The first big drop is a great test to separates freeride bikes from the XC bikes. I rolled down and slammed through the abrupt transition. The rear end sucked it up in a very predictable pattern. I could feel the shock circuits start and stop working, so I hauled the bike back up the rock to see what would happen if I dialed them differently, specific for this obstacle. I was able to go down this hill with different shock settings and eventually tuned out the most harsh elements of the transition. Dial out the compression, back off the preload, dial in the rebound, and the most extreme v-out transition on the ride all but dissappears with body english. No initial hit on the shock. No feel of quick release of the spring. The suspension controls on this bike are simple and extremely effective. The frame design totally takes advantage of the adjustability of the shock.
I continue on to the next section, a steep rock slab where Jeeps drag sand onto the rock, creating a mountain bike sliding board into a sand pit. Once you hit the beach sandy bottom, you've got to go hard left to aim at the near vertical face of a rock to be able to use it as a huge berm to shoot you across more sand to another huge rock. I rode this section with more confidence than ever, even with WTB Weirwolf tires that are horrible on smooth sidehills, let alone those with sand all over them. I brought them along because I knew they would slip (and because they were on the wheels and I am lazy). The stiff frame hung in there when a tire slid, allowing me to regain traction by simply lifting the square cornering edge away from the rock. The frame remained pointed in the direction I wanted to go. Amazing.
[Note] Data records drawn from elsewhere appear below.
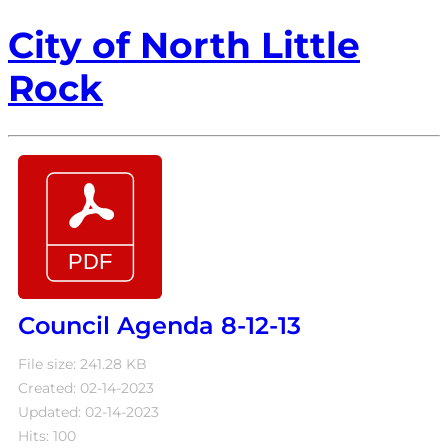
City of North Little
Rock
Council Agenda 8-12-13
File size: 241.28 KB
Created: 02-14-2023
Updated: 02-14-2023
Hits: 100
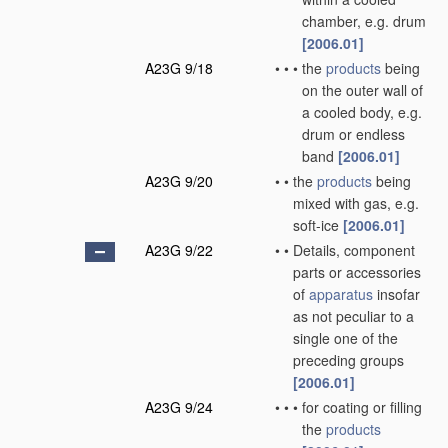
chamber, e.g. drum
[2006.01]
A23G 9/18
•
•
•
the
products
being
on the outer wall of
a cooled body, e.g.
drum or endless
band
[2006.01]
A23G 9/20
•
•
the
products
being
mixed with gas, e.g.
soft-ice
[2006.01]
A23G 9/22
•
•
Details, component
parts or accessories
of
apparatus
insofar
as not peculiar to a
single one of the
preceding groups
[2006.01]
A23G 9/24
•
•
•
for coating or filling
the
products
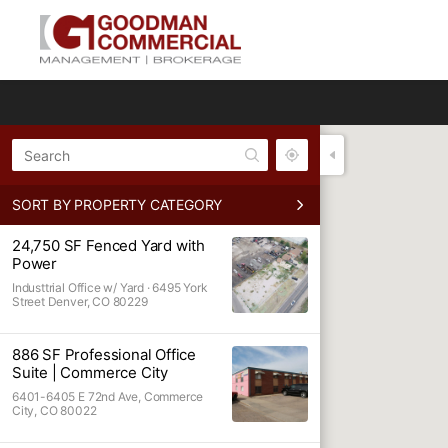
All
SORT BY PROPERTY CATEGORY
Retail
24,750 SF Fenced Yard with
Lot
Power
Industrial O
Industtrial Office w/ Yard ·
6495 York
Street Denver, CO 80229
Office
Industrial
886 SF Professional Office
Suite | Commerce City
Warehouse /
6401-6405 E 72nd Ave, Commerce
Auto Lot
City, CO 80022
Warehouse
A bit more sand and a lot more rock, a very bumpy ride through a camping area, a steep smooth dirt road climb, and I was on the downhill side of the ride. This is the place where the La Bruja became THE FRAME OF THE YEAR, and this complete bike became THE BIKE FOR MOAB. There is a three mile stretch of extremely rough, steep, fast trail. Axe blades. Ridges in every direction. Hit them wrong and its the bicycle on the railroad tracks trick. I have ridden this section of trail on many, many different bikes, some with more travel than this La Bruja XDreamride. I went down the roughest section of trail faster than I had ever been before, feeling in more control. I stopped to tune the suspension to the exact frequency of the vertical ax blades I was striking in the trail. I used a certain section where the bike bouced a bit. I pedaled back up, dialed the rebound damping in a bit on either end, bounced the bike up and down, backed out the preload a bit more, then did the section again and noticed a huge difference. It is amazing the control that the new shock technology gives us when put on a bike designed to make take advantage of it.
On the road downhill heading home I noticed how well-balanced the bike was. It really feels perfect for my body and the needs of speed. It is very tight in every regard. Going 45 miles an hour on pavement, the bike feels like a small motorcycle, tight, stable and predictable. It would be even more stable on this descent with an adjustment in wheelbase, WHICH IS POSSIBLE. With the La Bruja, I could change the wheelbase on the trail, if I wanted to.
After this first ride the only thing I have to do is tighten the Chris King hubs. I just got word from Sherwood Gibson that 8" rotors are good in the rear, so I will be putting one on and replacing the Weirwolf with rounder, meatier rubber. Perfect for rock surfing. The XDreamride La Bruja is destined to be a great surfboard.